IIGOP Annual Report
Following its care.data report at the end of last year, the 2014 Annual Report of Dame Fiona Caldicott’s Independent Information Governance Oversight Panel (IIGOP) was published in early January. Amongst other things, it says:
In summary, the goal should be a state of information governance in which the following proposition prevails: “Organisations have no hiding places, the public have no surprises.”
But with good progress having been made on just six of the year-long Caldicott2 Review’s 26 recommendations, the IIGOP is forced to conclude:
Unfortunately the cultural change that we called for [in 2013] in relation to information governance has only emerged in parts of the system.
The annual report goes into some detail on care.data in Chapter 3, noting:
The unintended consequence of care.data was a positive cycle of change, with greater public interest causing organisations to respond with greater transparency and stronger information governance.
But, worryingly, on consent across the health and care system:
IIGOP welcomes the Secretary of State’s enhancement of the “right to object” in the care.data programme, but calls for a more consistent approach. It is not reasonable to expect the public to understand objections and “opt outs” if there are different rules for different programmes. This remains unfinished business.
Over the next few weeks, we will see whether the Government and NHS England are moving towards that goal – or whether they’ve been hiding more surprises for the public later in the year.
Meanwhile, Healthwatch England “found disturbing evidence of the harm caused by failure to share information appropriately. The inquiry focused on the experiences of older people, people with mental health conditions and people who are homeless.”
The findings, summarised on pages 17 and 18 of the annual report, are especially horrifying due to the impacts on the direct care of patients – a missed opportunity cost due to the care.data programme:
Public opinion research has shown that most patients want any healthcare professional who treats them to have secure electronic access to key data from their GP health record. Most were surprised that emergency care doctors do not have automatic access to records, and concerned that lack of access may lead to delays in treatment and fatal errors. The public’s main concerns about the use of information about them were suspicions around usage creep, lack of personal benefits and loss of data.
As medConfidential has always said, there need be no conflict between good ethics, good data handling and good medical care.

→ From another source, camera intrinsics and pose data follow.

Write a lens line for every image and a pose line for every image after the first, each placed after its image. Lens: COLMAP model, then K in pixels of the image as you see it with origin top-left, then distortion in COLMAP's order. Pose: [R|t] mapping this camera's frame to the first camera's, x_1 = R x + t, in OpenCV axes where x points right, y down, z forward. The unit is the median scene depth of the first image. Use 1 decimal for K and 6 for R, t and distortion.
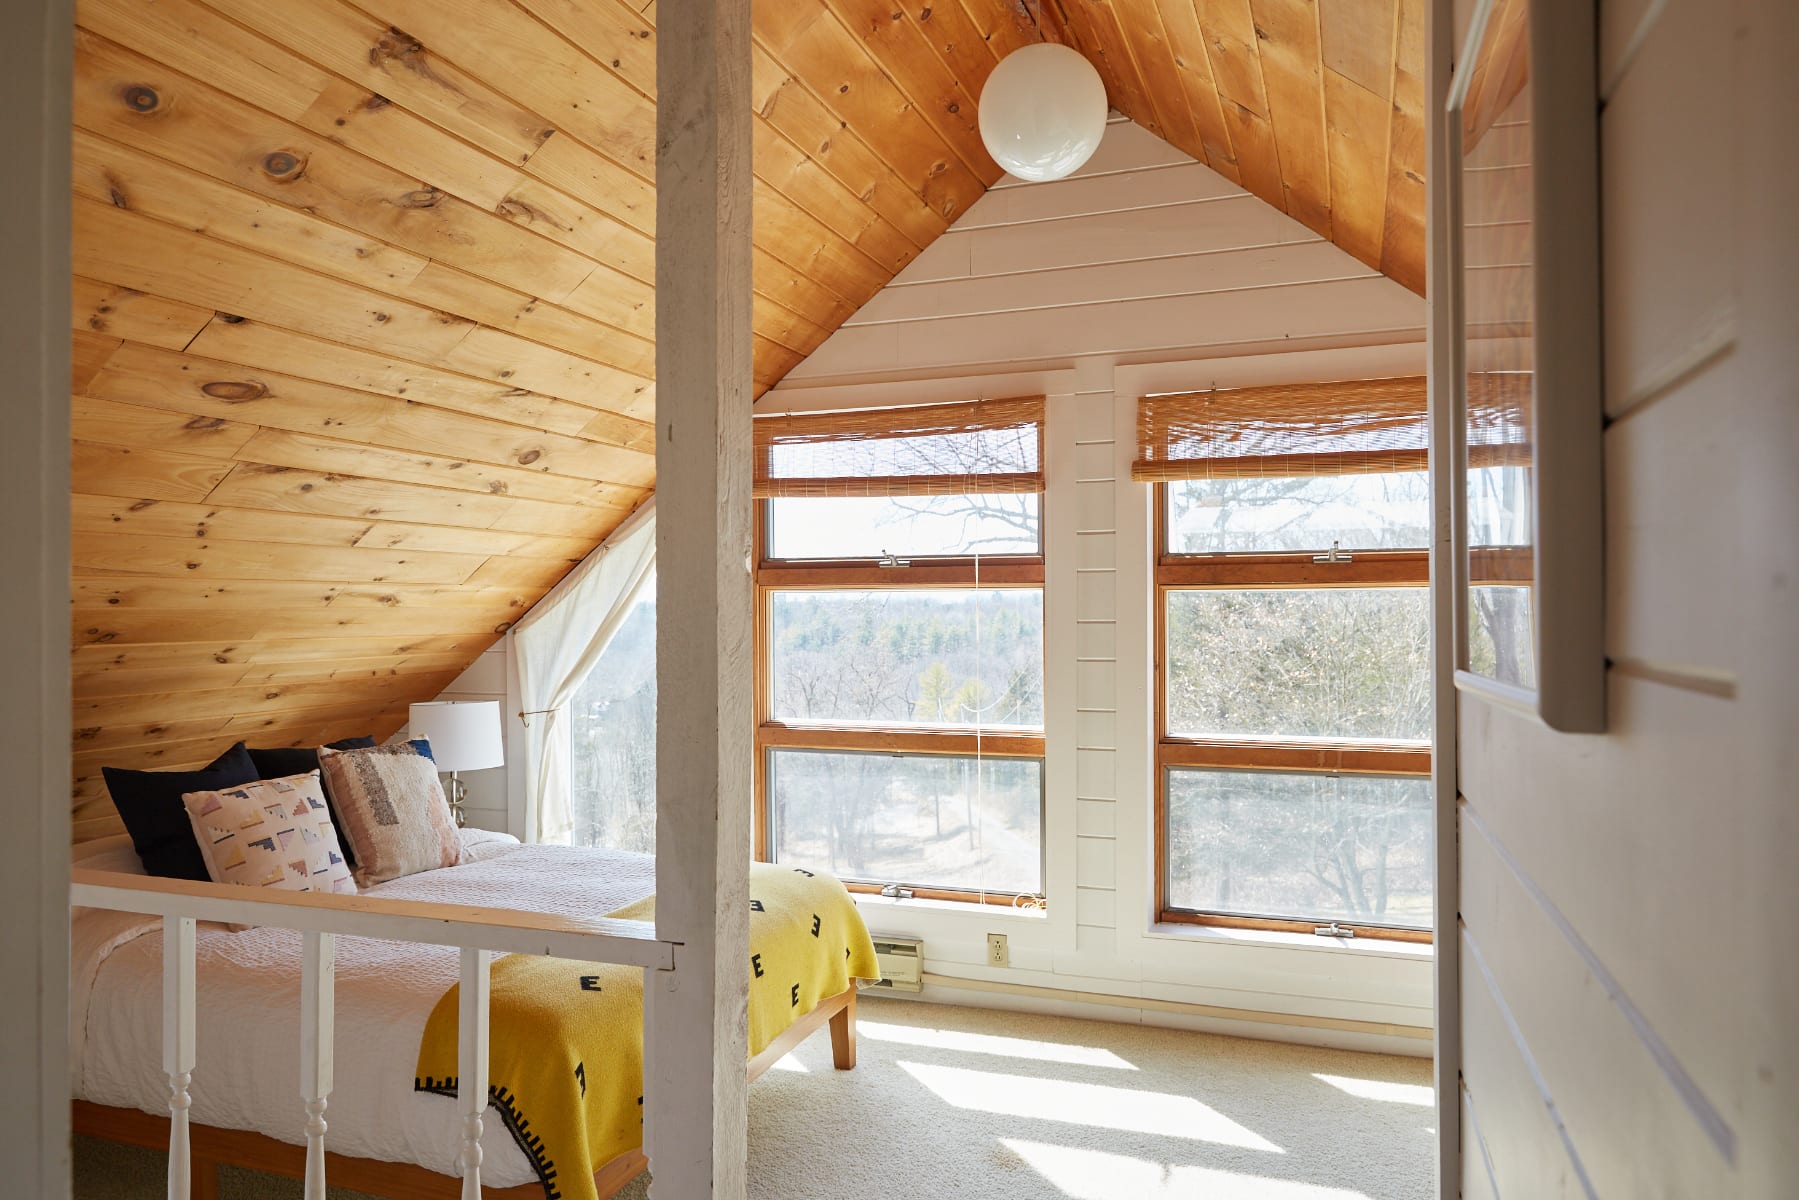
lens RADIAL K [[1252.0, 0, 963.7], [0, 1252.0, 607.4], [0, 0, 1]] dist [-0.001469, -0.000883]
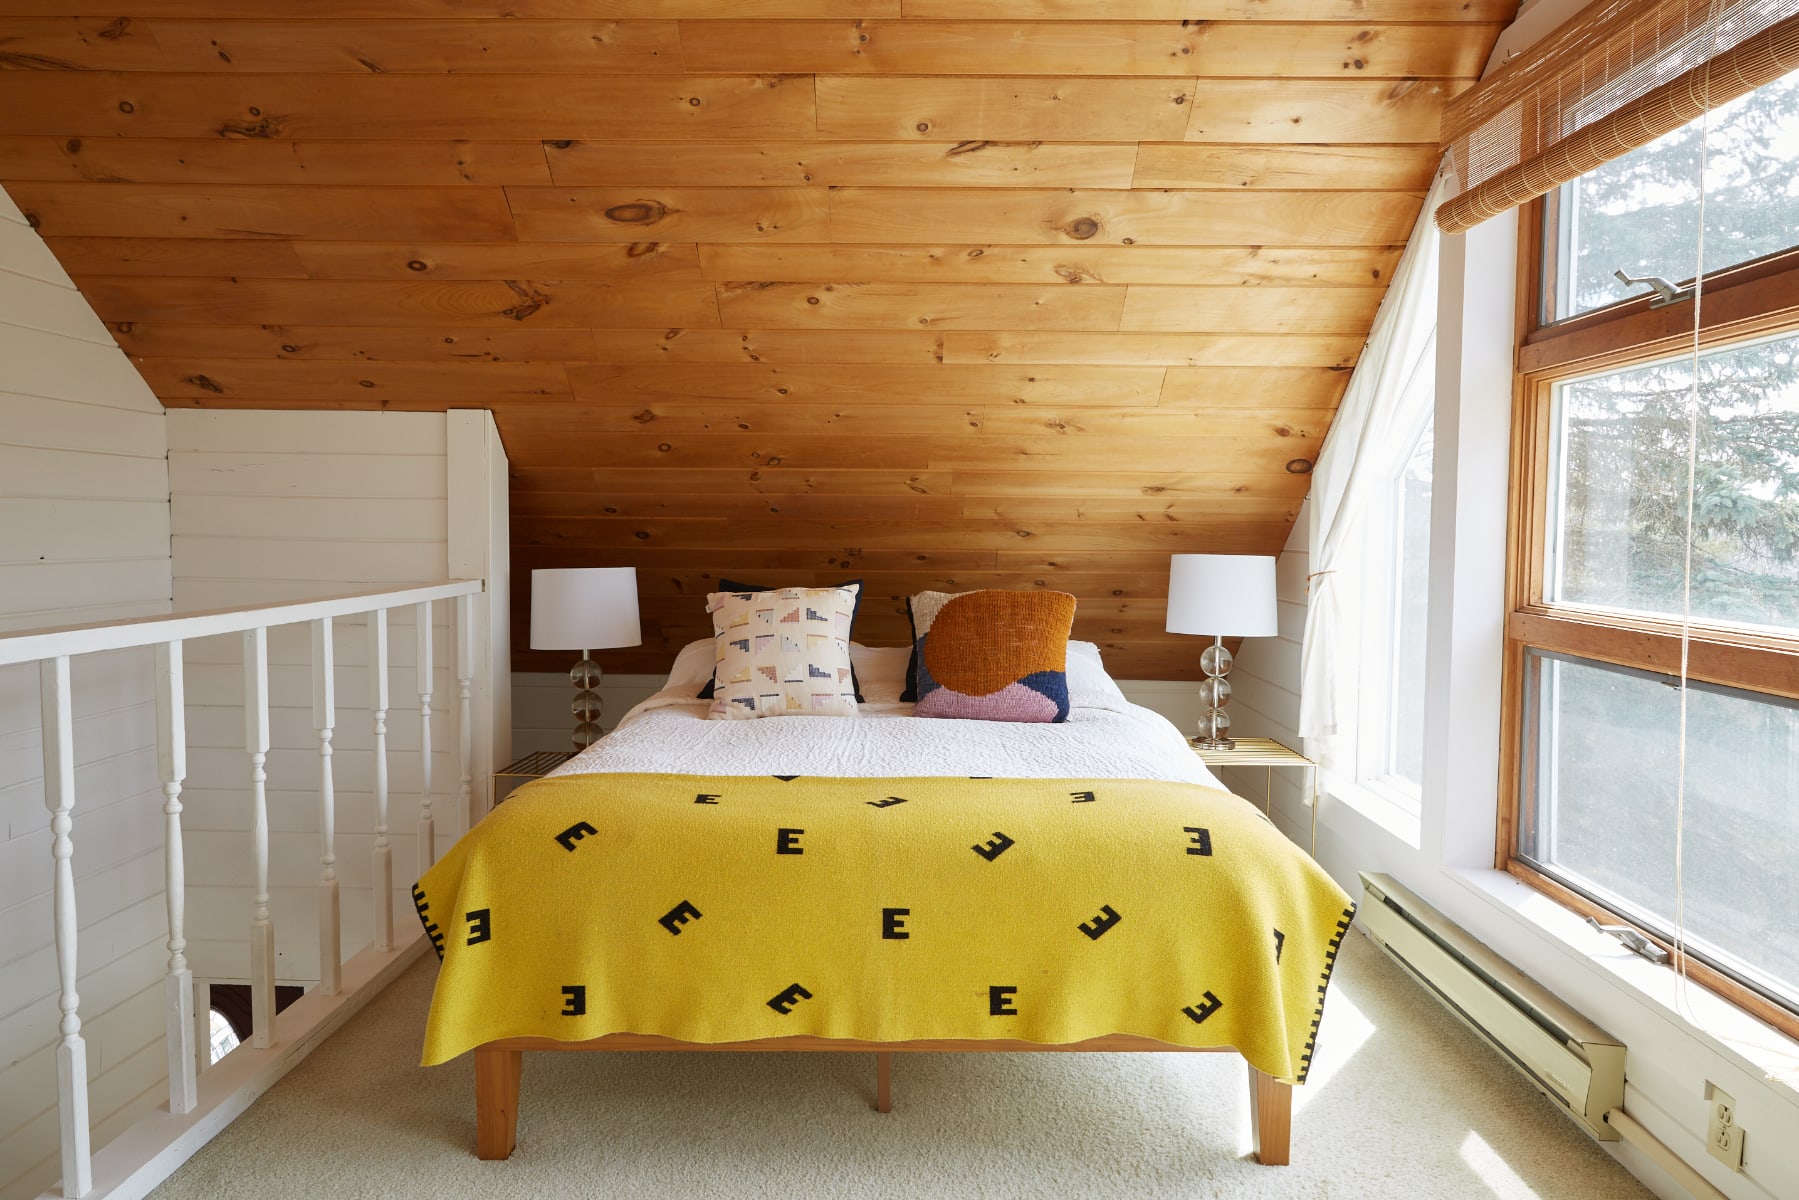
lens RADIAL K [[1272.6, 0, 919.0], [0, 1272.6, 625.6], [0, 0, 1]] dist [-0.002151, 0.001632]
pose [[0.283279, 0.076232, -0.956003, 0.401769], [-0.010732, 0.997025, 0.076323, 0.069109], [0.958978, -0.011361, 0.283254, 0.651345]]
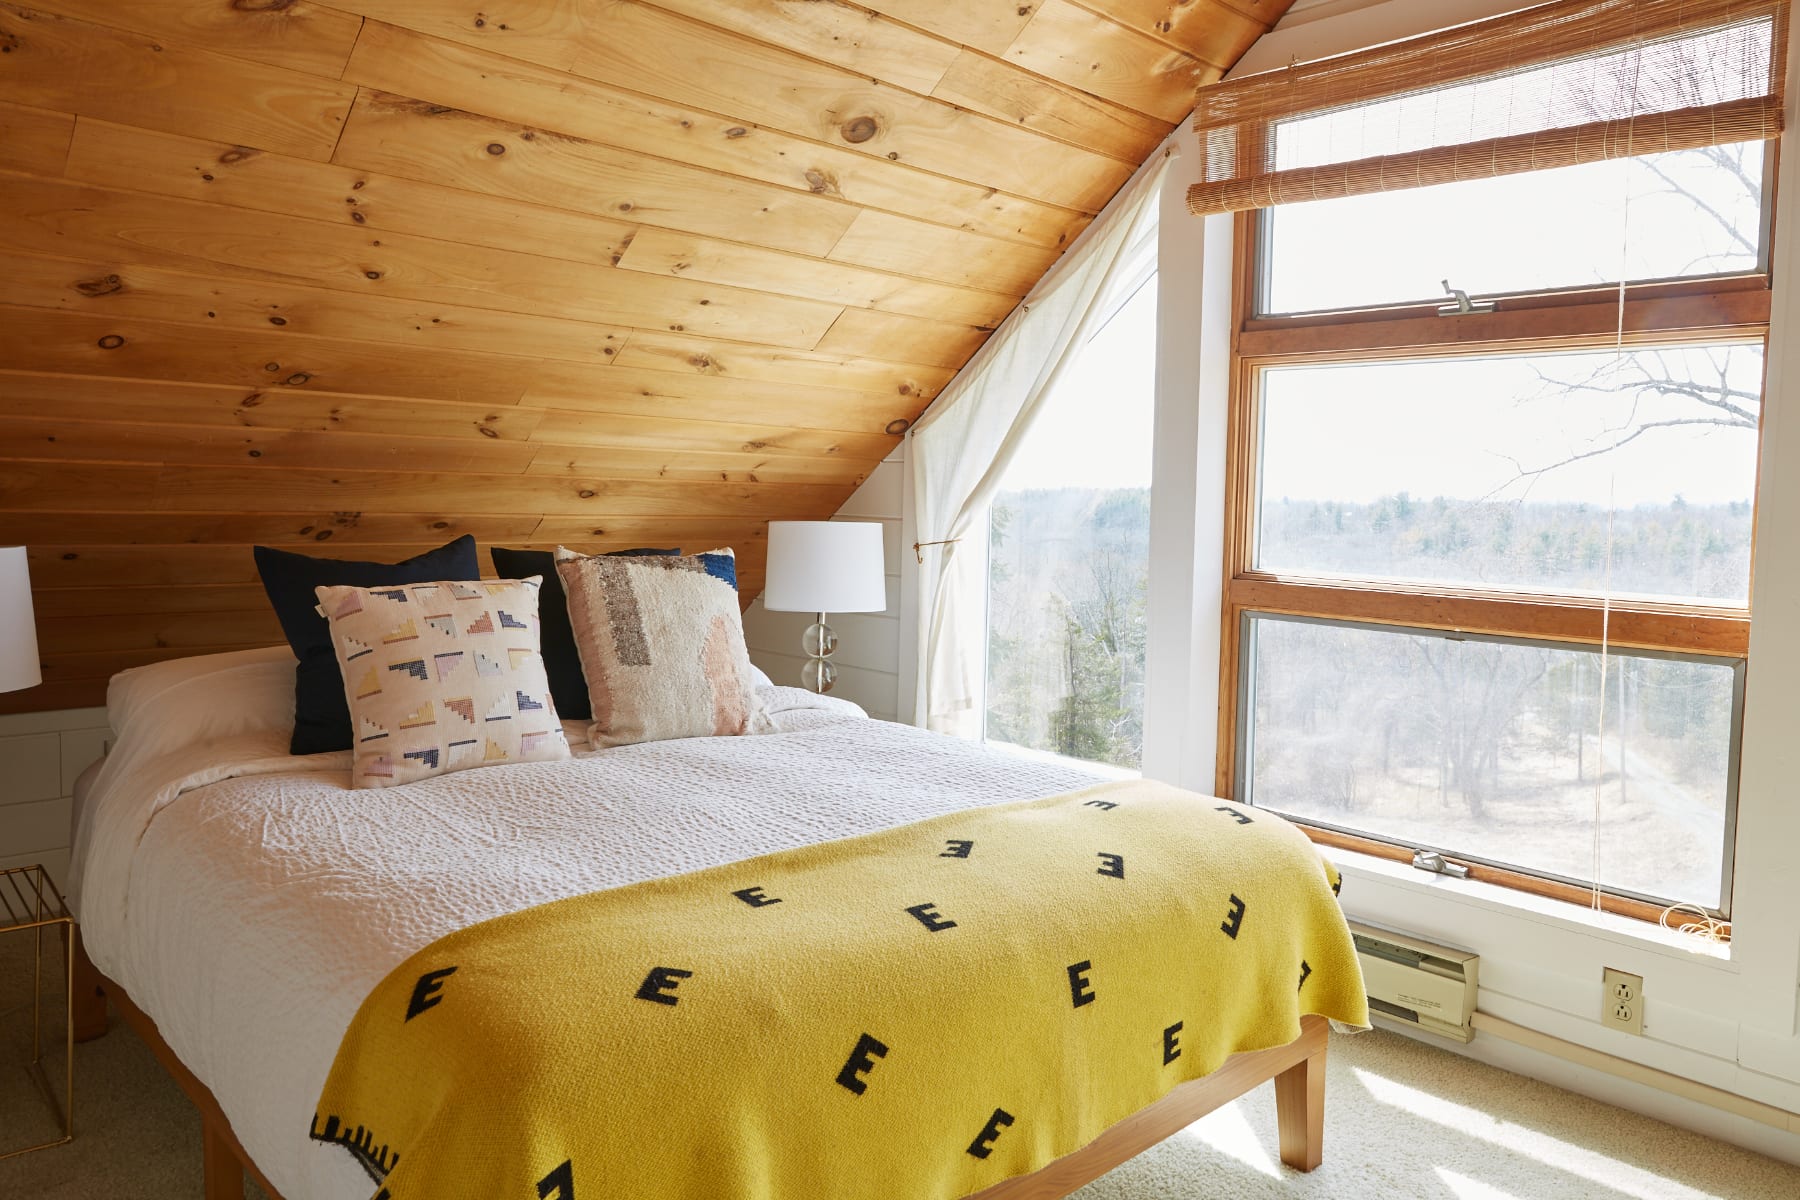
lens RADIAL K [[1302.4, 0, 948.8], [0, 1302.4, 586.5], [0, 0, 1]] dist [-0.000440, 0.005242]
pose [[0.885242, 0.056225, -0.461721, 0.020976], [-0.028645, 0.997373, 0.066533, 0.069537], [0.464248, -0.045671, 0.884527, 0.399163]]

A Statutory Data Guardian?
We had hoped that, as the Secretary of State said would happen, the National Data Guardian – providing independent, overarching information oversight for the entire health and care system – would be put on a statutory footing “at the earliest opportunity”. That opportunity was last Friday, but the Secretary of State failed to meet his commitment.
As we now discover from the IIGOP’s Annual Report, this is just one example of what happened without a strong oversight body:
NHS England communicated the proposal in a leaflet that was supposed to be delivered to all homes across England in January 2014. A copy of the intended leaflet was sent to IIGOP shortly before the quarterly meeting of the panel on 9th December 2013. On the following day IIGOP advised NHS England that its leaflet was not fit for purpose, but was informed that it had already been sent to the printers and would not be recalled.
Last Friday, Jeremy Lefroy’s Private Member’s Bill reached its final stage in the House of Commons, and has now moved on to the Lords. When the NHS Number is used beyond the NHS, its wider use a lifelong identifier for every person in the UK will also never be recalled. We wrote a briefing on this issue when it first raised its head.
Anniversary
2015 marks 10 years since the dodgy deal between the (then) NHS Information Centre and Dr Foster Ltd – a period during which, as we now know, less-than-optimal decisions were made.
One quote in the Public Accounts Committee’s report that sounds entirely familiar from the care.data fiasco a decade on:
At the outset there was an urgency to complete the deal with Dr Foster Ltd, and in negotiating the joint venture the roles and responsibilities of the Department’s advisors were sometimes confused.
With echoes of the messy “IG Universe” picture that emerged last year, and with venture capitalists that now own bits of the private sector part of Dr Foster Ltd writing down their stake and seeking an exit, we see once again that – in the long term – routing round or failing to institute and apply proper Information Governance doesn’t help anyone.
Finally, as the 12 month mark approaches, we understand the Health Select Committee will continue its inquiry into care.data and the handling of NHS patients’ records shortly. Let’s hope that this time its members will be given full and frank evidence by all.